>> Begin Given records

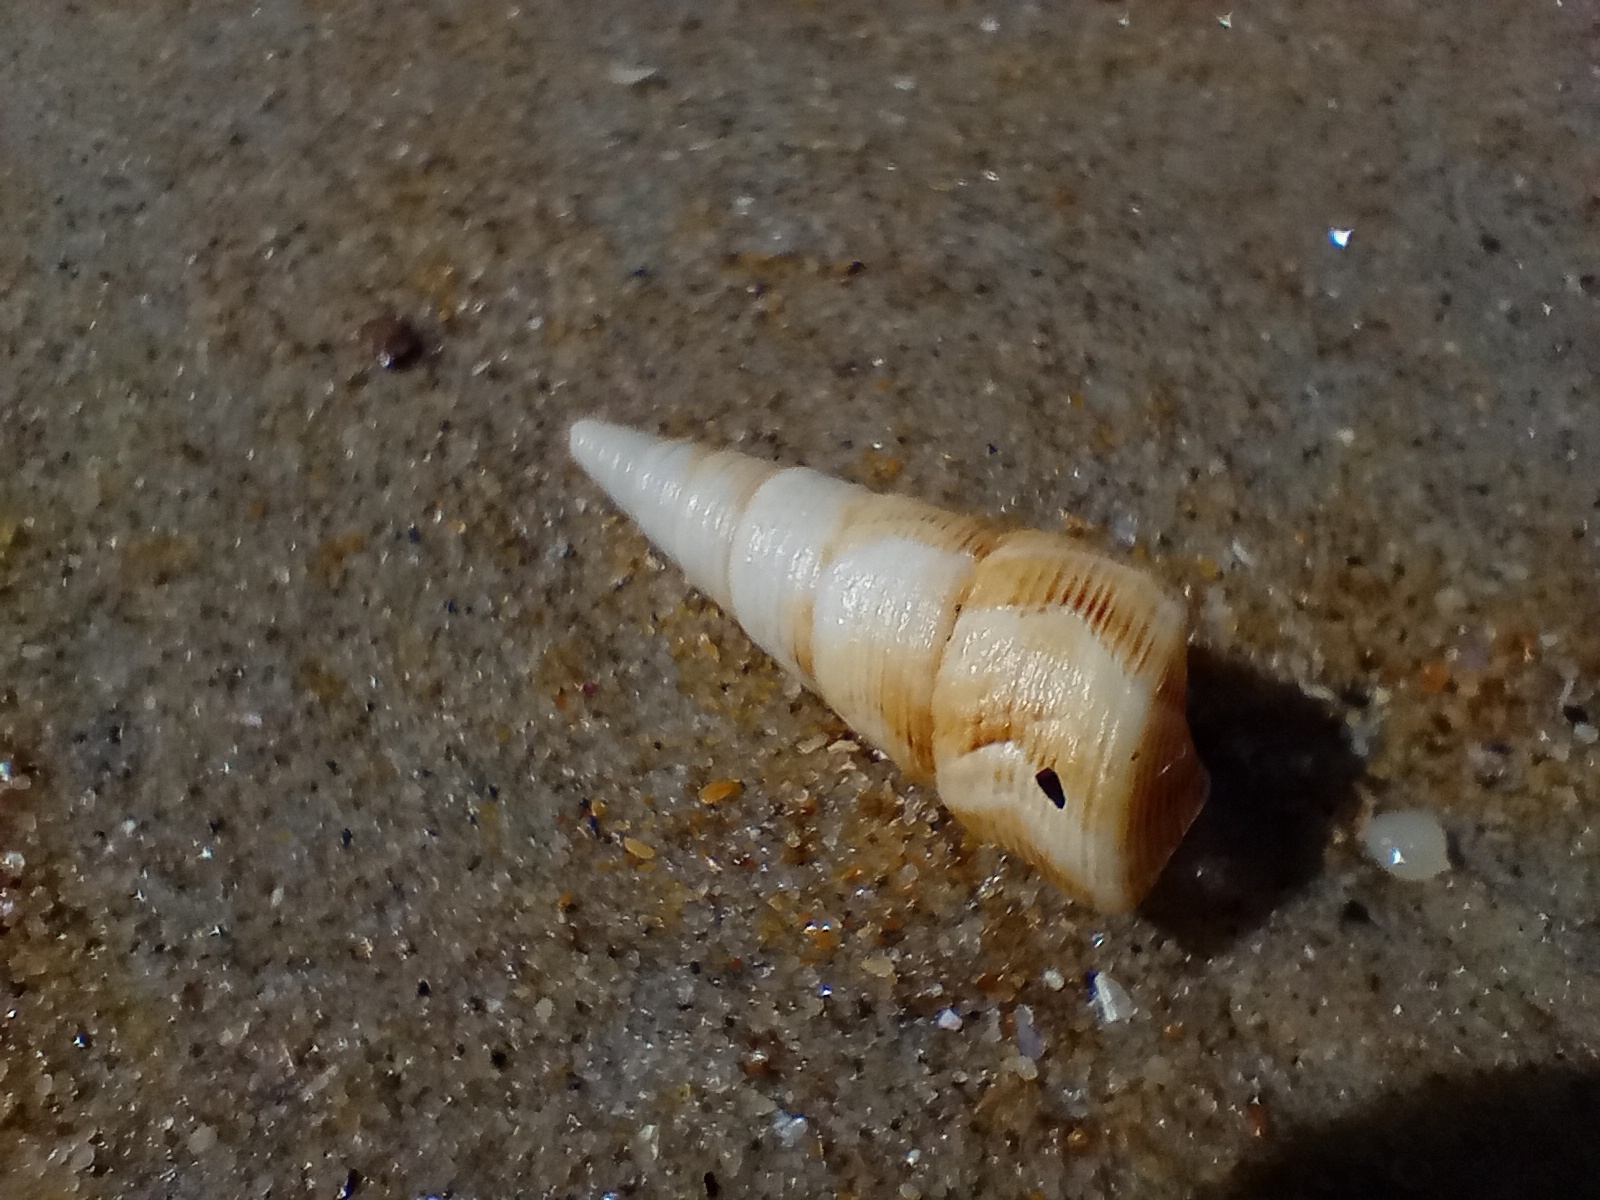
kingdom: Animalia
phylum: Mollusca
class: Gastropoda
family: Turritellidae
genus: Maoricolpus
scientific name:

>> End Given records

= Given instruction =
Change "scientific name" to "binomial name" throughout the records and write the lines out again with nothing else altered, leaving out the pictures.

= Solution to the exercise =
kingdom: Animalia
phylum: Mollusca
class: Gastropoda
family: Turritellidae
genus: Maoricolpus
binomial name:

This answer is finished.